Bagi sebagian kalangan, untuk mengatasi persoalan-persoalan ini, diperlukan transformasi struktural dalam pendekatan pembangunan desa. Pertama, pembangunan infrastruktur harus diarahkan tidak hanya untuk memenuhi kebutuhan dasar, tetapi untuk mendukung aktivitas ekonomi produktif. Misalnya, jalan desa harus terkoneksi dengan pusat distribusi, jaringan internet harus cukup kuat untuk mendukung e-commerce dan pendidikan online (daring), dan pasokan listrik harus stabil agar usaha kecil dapat beroperasi optimal.

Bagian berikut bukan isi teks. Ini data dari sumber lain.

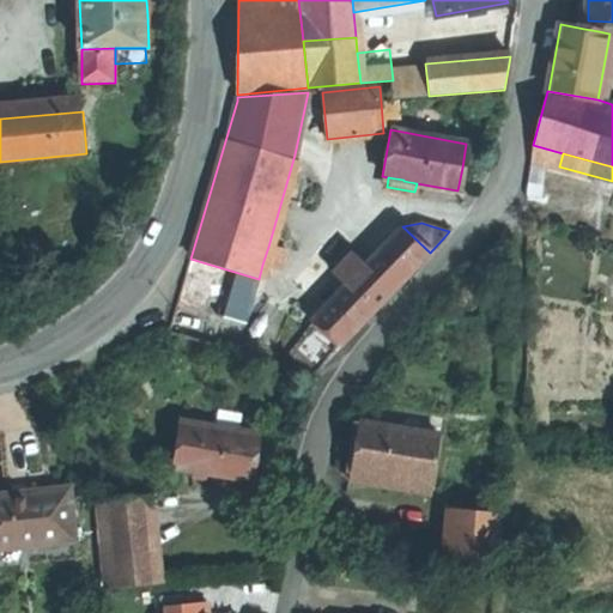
[(313,321),(341,346),(430,253),(402,226),(365,266),(346,286),(313,321)]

Kedua, perluasan akses keuangan harus dilakukan secara inovatif dan inklusif, dengan melibatkan teknologi keuangan (fintech), koperasi digital, serta sistem jaminan sosial berbasis komunitas. Ketiga, pengembangan sumber daya manusia di desa harus diarahkan pada keterampilan praktis dan kewirausahaan. Pelatihan berbasis kompetensi dan inkubator usaha lokal bisa dijalankan melalui kemitraan antara pemerintah, universitas, OMS, dan sektor swasta.

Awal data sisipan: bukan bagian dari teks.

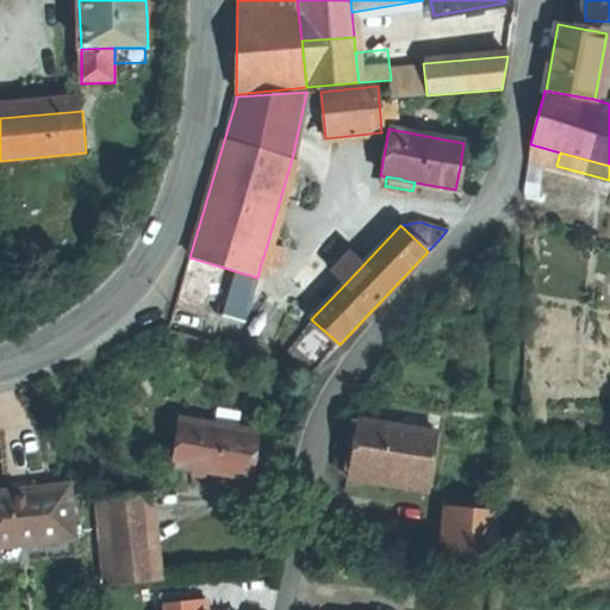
[(267,246),(261,263),(278,268),(282,250),(267,246)]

Keempat, BUMDes harus direvitalisasi menjadi katalisator ekonomi desa. BUMDes tidak hanya sebagai pengelola aset desa, tetapi harus menjadi penggerak utama dalam membuka lapangan kerja, melalui investasi di sektor-sektor strategis seperti pengolahan hasil pertanian, jasa logistik lokal, dan usaha berbasis digital. Model klaster ekonomi berbasis potensi lokal juga bisa diterapkan untuk memperkuat daya saing antar desa.

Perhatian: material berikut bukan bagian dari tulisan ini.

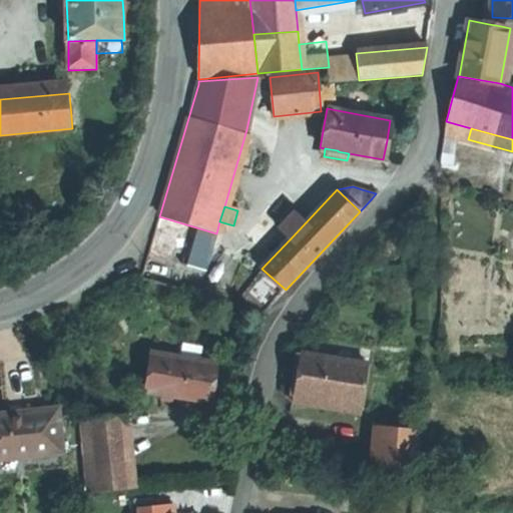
[(290,239),(306,222),(295,212),(279,229),(290,239)]
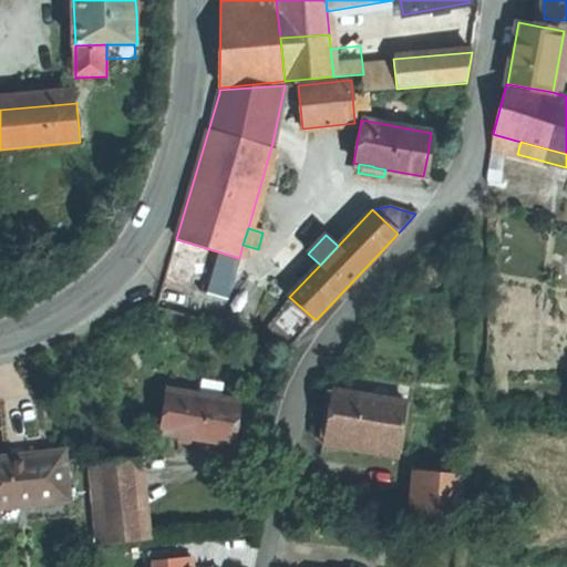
[(176,239),(156,308),(219,326),(239,258),(176,239)]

Kelima, langkah untuk menggerakkan koperasi desa, hendaknya menjadi titik strategis untuk menghidupkan prakarsa dari bawah dan bukan sebaliknya. Yang dimaksud di sini tentu bukan suatu mobilisasi sumberdaya, yang pada akhirnya hanya menempatkan desa sebagai obyek dan gagal menjadi desa sebagai subyek ekonomi yang produktif dan berdaya. Koperasi desa yang kembali kepada hakekat koperasi, akan menjadi fondasi ekonomi nasional, terutama untuk meningkatkan produktivitas nasional berbasis realitas sosio-ekologi setempat.
Akhirnya, otoritas ekonomi perlu membentuk kerangka kebijakan yang holistik dan adaptif terhadap dinamika lokal. Regulasi harus mendorong inovasi dan kolaborasi lintas sektor, bukan justru membatasi gerak desa. Pendekatan pembangunan desa harus berubah dari paradigma “bantuan” menjadi “pemberdayaan”, dari “pembangunan fisik” menjadi “transformasi ekonomi”. Dengan demikian, menjawab pertanyaan awal: desa sebenarnya bukan tidak mampu menciptakan lapangan kerja. Yang terjadi adalah ketimpangan dalam pemberdayaan dan alokasi sumber daya, serta kegagalan dalam menciptakan ekosistem ekonomi yang mendukung ekspansi sektor-sektor nontradisional di desa. Jika hambatan struktural ini dapat diatasi secara sistematis, maka desa dapat berkembang menjadi pusat ekonomi baru yang tidak hanya menyediakan pekerjaan, tetapi juga memunculkan inovasi dan daya saing lokal yang berkelanjutan.